**** Passage shown ****

Artwork revealed at Maasdam Barns
A group of people has come together to create works of art at Maasdam Barns.
The artwork consists of aluminum panels representing things that would normally be hung from a clothesline on an old-fashioned farm. At first, the organizers considered attaching artwork, such as a barn quilt, to the historic barns at the site. However, they decided it was not appropriate to alter buildings that were on the National Register of Historic Places.
Instead, the group realized it could make the panels seem even more authentic by hanging them from an actual clothesline near the museum.
The panels were finished and installed less than a month ago but have been taken down in preparation for winter. The panels include a picture of a quilt, socks, a baby’s dress and a panel explaining the tradition of quilting in the area.

**** Extracted data ****

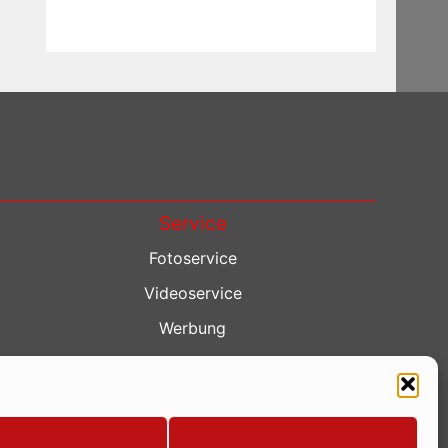
Service
Fotoservice
Videoservice
Werbung
Contenterstellung
Lokalnachrichten
Lokalfernsehen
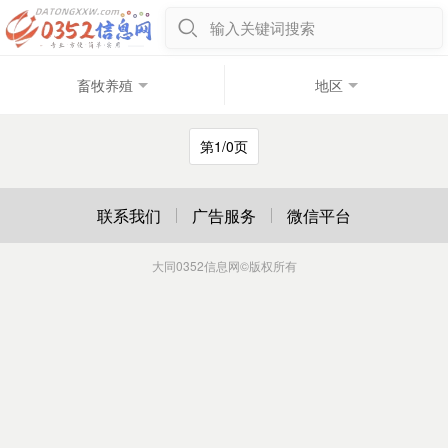
输入关键词搜索
畜牧养殖
地区
第1/0页
联系我们
广告服务
微信平台
大同0352信息网
©版权所有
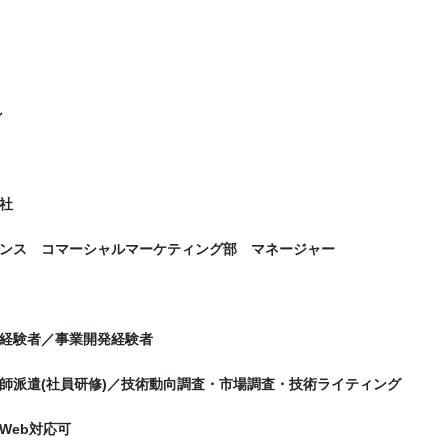
シ
社
ンス コマーシャルマーケティング部 マネージャー
経験者／事業開発経験者
師派遣(社員研修)／技術動向調査・市場調査・技術ライティング
Web対応可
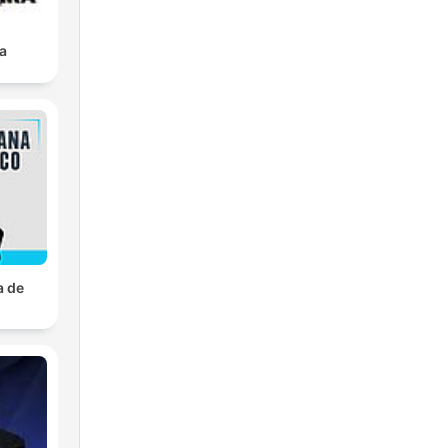
a
a de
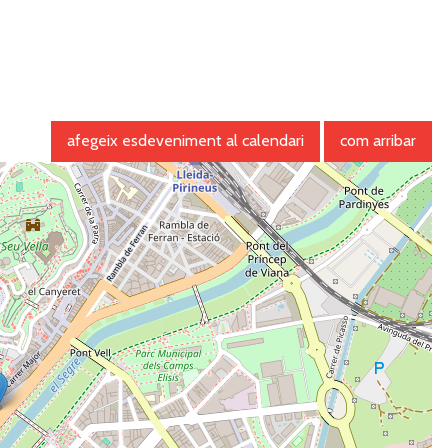
afegeix esdeveniment al calendari
com arribar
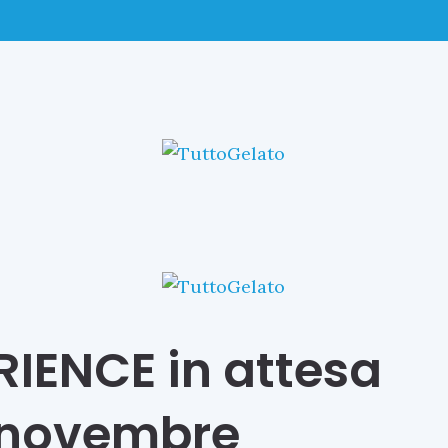
RIENCE in attesa
ne novembre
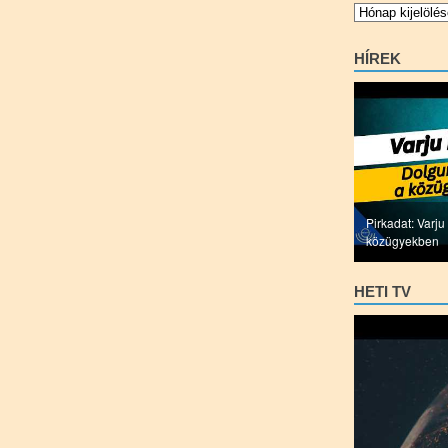
Archívum
HÍREK
Pirkadat: Varj
közügyekben
HETI TV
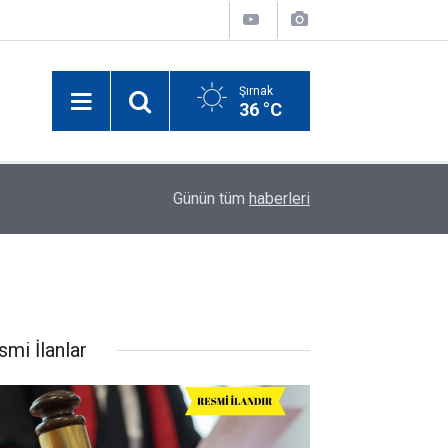
Şırnak
36 °C
Şırnak'ta Gazete ve İnternet Haber Sitelerine İş
14:52
Günün tüm
haberleri
Toplantısı
smi İlanlar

****

**Task list:**
1) From the passage about the Maasdam Barns artwork, copy word for word the part that opens with the words containing "Instead, the group" and closes with "in the area.".
2) In the Maasdam Barns artwork passage, why did the organizers decide against attaching artwork to the historic barns?

**Solutions to the exercise:**
1)
Instead, the group realized it could make the panels seem even more authentic by hanging them from an actual clothesline near the museum.
The panels were finished and installed less than a month ago but have been taken down in preparation for winter. The panels include a picture of a quilt, socks, a baby’s dress and a panel explaining the tradition of quilting in the area.

2) They decided it was not appropriate to alter buildings on the National Register of Historic Places.